Zimbabweans must brace for a Christmas cash crunch if the country’s banking sector makes good their threat to strike next week.
The Zimbabwe Banks and Allied Workers’ Union (Zibawu) said on Thursday its members would down tools to press for a 100% salary increment for the period between June 2010 and July 2011.
“Zibawu hereby advises all customers of commercial banks operating in Zimbabwe that its members will embark on a collective job action anytime next week,” the union said in a statement.
Zibawu president Peter Mutasa said financial institutions that would be closed due to the strike action included Standard Chartered Bank, Stanbic Bank, CBZ Bank, NMB Bank, IDBZ Bank, Barclays Bank, POSB Bank and Kingdom Bank.

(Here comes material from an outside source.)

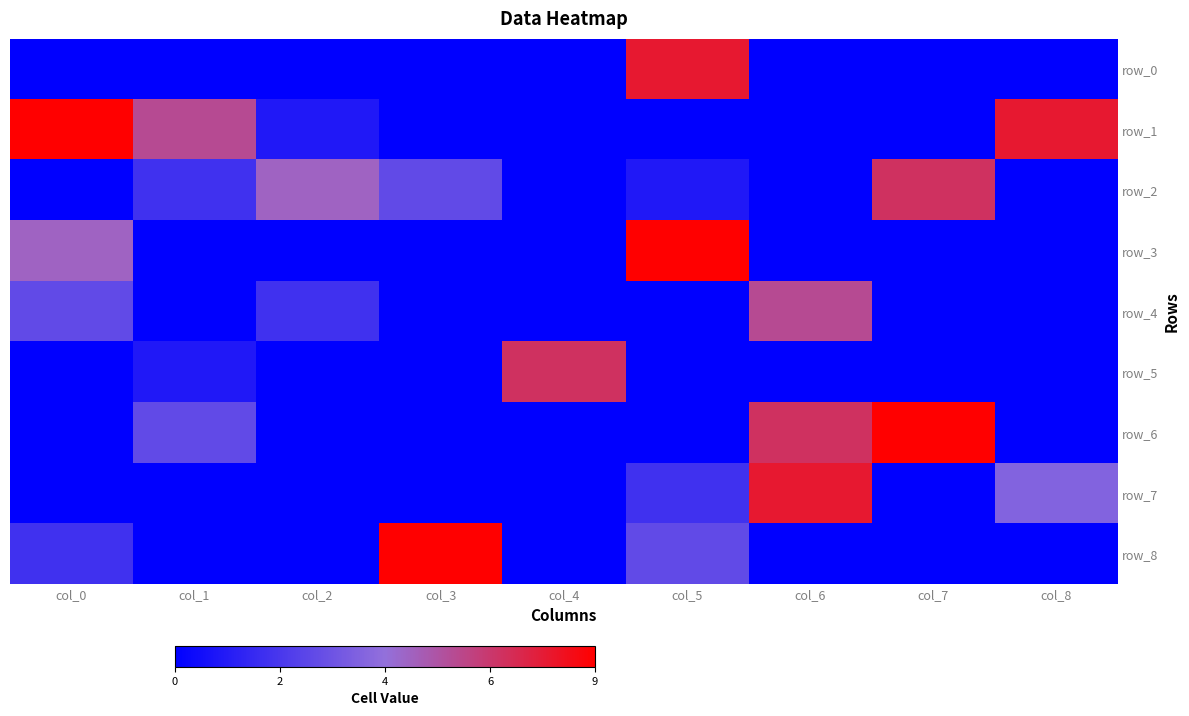

Which series changed the most between col_2 and col_3?

row_8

“We are saying money is now there in the banking sector and there should be an equitable distribution of proceeds between bank employees and their executives,” Mutasa said.
Bank workers, he said, were still earning salaries in the range of $273 per month while bank executives were paid an average of $15 000 in basic salary, excluding allowances and other benefits.
“Our actions are not without reason as our members are still earning way below the poverty datum line against a background where most banks are posting huge profits. Banks are currently not paying interest on depositors’ funds yet they are charging exorbitant service fees which are not translating into meaningful benefits to bank employees,” Zibawu said.
The bank employees said they realised the inconvenience their action was likely to cause on “innocent customers, especially this festive season”, but said they would not continue to allow a situation where bank executives lived in luxury while customers, employees and government survived on “leftovers”.
Bankers’ Association of Zimbabwe (BAZ) president John Mushayavanhu said the workers’ demand for a 100% increment was “a dream that could not be transformed into reality”.
He said BAZ had been negotiating with Zibawu but had failed to agree on the workers’ 100% salary increase demands. He refuted claims that workers were earning an average of $273, saying the minimum salary for bankers was $489 which was at par with regional salary levels.
“What they are getting now is a minimum wage and we are prepared to give them an inflation-adjusted wage,” Mushayavanhu said.
“We have already given them a 5% salary increase from June 2010, which is above the inflation rate,” he said.
Mushayavanhu said middle managers were getting an average salary of $1 000 per month while top managers were getting between $1 500 and $2 000 per month.